AI that reads, writes, edits, and iterates on code with tests. Chimera is a Python library for building these tools yourself, plus a ready-to-run coding agent on top of it.

Status: Alpha — 7720 passing tests, 62 skipped (live integration tests excluded; v0.7.0 baseline measured 2026-05-09). Reproducible benchmarks with GLM-5.1: HumanEval 66.5% pass@1 (109/164), SWE-bench Lite 10% (2/20, top-20 smallest patches). Raw results in data/.

Who This Is For

You build with CLI coding agents. You use terminal-native AI tools daily and you know what it feels like when an agent reads your codebase, edits files, and runs tests from your shell. You want to build your own — with your model, your tools, your rules — or take apart how these agents work to understand why they behave differently.

You're curious about coding agents. You've seen demos of AI writing entire apps. You want to understand what's actually happening — what the pieces are, how the loop works, why some agents are better at certain tasks. Chimera breaks it all down into parts you can inspect, modify, and run yourself.

What It Does

A coding agent is an LLM connected to your filesystem. It reads code, decides what to change, edits files, runs tests, and repeats until the task is done.

Chimera gives you two things:

  1. A coding-agent harness with a plugin system — codebase search, auto-testing, code review, and context management, exposed as hooks, MCP servers, and skills you can wire into any compatible host.

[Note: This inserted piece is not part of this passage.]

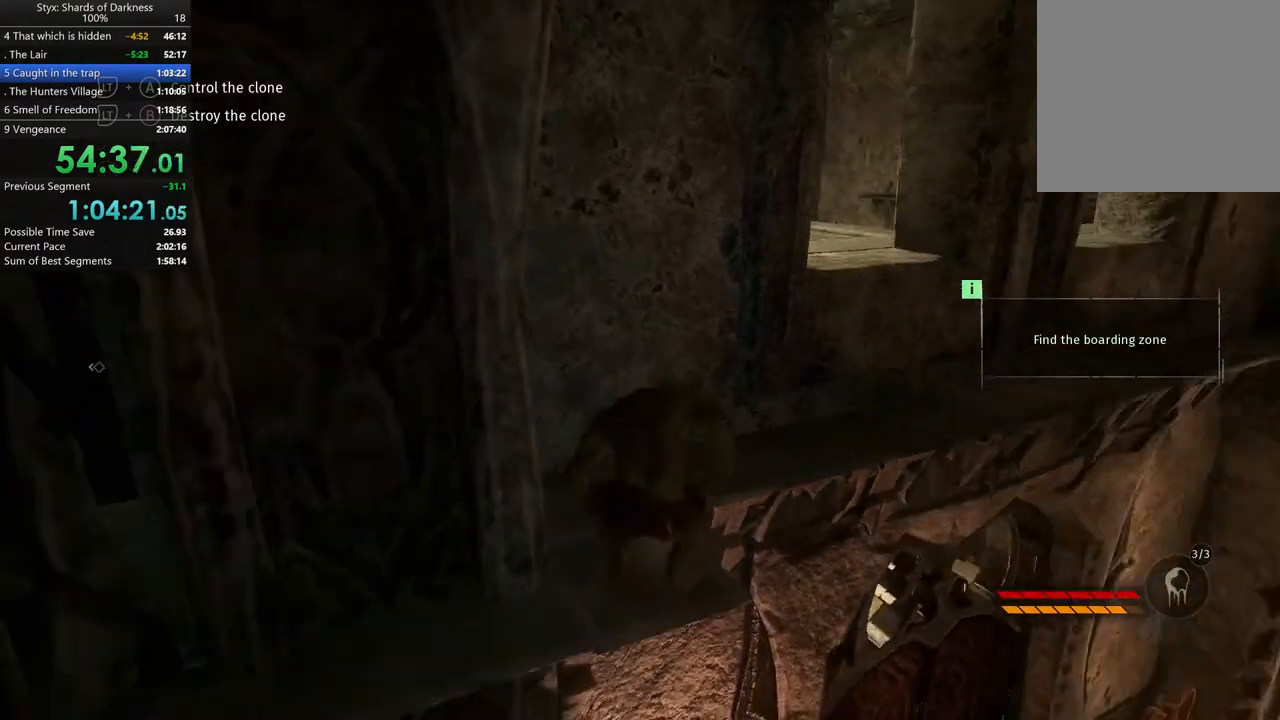
{"buttons": [], "left_stick": "center", "right_stick": "right", "events": [[167, "left_stick", "up-left"], [233, "right_stick", "right"], [367, "left_stick", "center"]]}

  2. A Python library for building your own coding agents from modular pieces — pick your LLM, pick your tools, pick your strategy, wire them together.

Install

Latest release: v0.7.0 (release notes).

Not yet on PyPI. Install from source:

pip install "git+https://github.com/0bserver07/chimera.git@v0.7.0#egg=chimera-run[anthropic]"   # GLM-5 / Anthropic-compatible
pip install "git+https://github.com/0bserver07/chimera.git@v0.7.0#egg=chimera-run[openai]"      # GPT
pip install "git+https://github.com/0bserver07/chimera.git@v0.7.0#egg=chimera-run[all]"         # anthropic + openai + browser + remote

Requires Python 3.11+. A chimera-run PyPI release is planned post-alpha.

Build Your Own Coding Agent

from chimera.assembly.coding_agent import CodingAgent

# One line — full-featured coding agent with 24 tools.
# Requires ANTHROPIC_BASE_URL=https://api.z.ai/api/anthropic and ANTHROPIC_AUTH_TOKEN in env.
agent = CodingAgent(model="glm-5")

# Run a task
import asyncio

async def main():
    async for event in agent.run("Fix the bug in auth.py"):
        print(event.type.value, getattr(event.data, 'content', '')[:100])

asyncio.run(main())

Presets

Preset Tools Features
coding_agent 24 (bash, read, write, edit, search, git, test, agent, skill, ...) Permissions, hooks, transcripts, compaction, streaming
codex 24 Permissions, transcripts (no hooks)
minimal 4 (bash, read, write, edit) No extras
explore 3 (read, search, list) Read-only
# Codex-style agent
agent = CodingAgent.from_preset("codex", model="gpt-4o")

# Minimal agent for simple tasks
agent = CodingAgent.from_preset("minimal", model="claude-haiku-3.5")

# Custom API endpoint (any Anthropic-compatible API)
import os
os.environ["ANTHROPIC_BASE_URL"] = "https://your-api.com/v1"
os.environ["ANTHROPIC_AUTH_TOKEN"] = "your-key"
agent = CodingAgent(model="your-model")

Architecture

Chimera is modular — every component is replaceable:

CodingAgent
├── Provider (Anthropic, OpenAI, Google, Ollama, or any compatible API)
├── Tools (20+ built-in, plus custom tools, MCP servers, skills)
├── AgentLoop (async generator with streaming, error recovery, abort)
├── Permissions (multi-source rules, 6 modes, interactive prompts)
├── Hooks (27 lifecycle events, shell/LLM/function hooks)
├── Commands (slash commands, skills from .chimera/skills/)
├── Sub-Agents (3-tier context isolation, background tasks)
├── State (content replacement, file cache, session transcripts)
└── Infrastructure (feature flags, analytics, memory, compaction)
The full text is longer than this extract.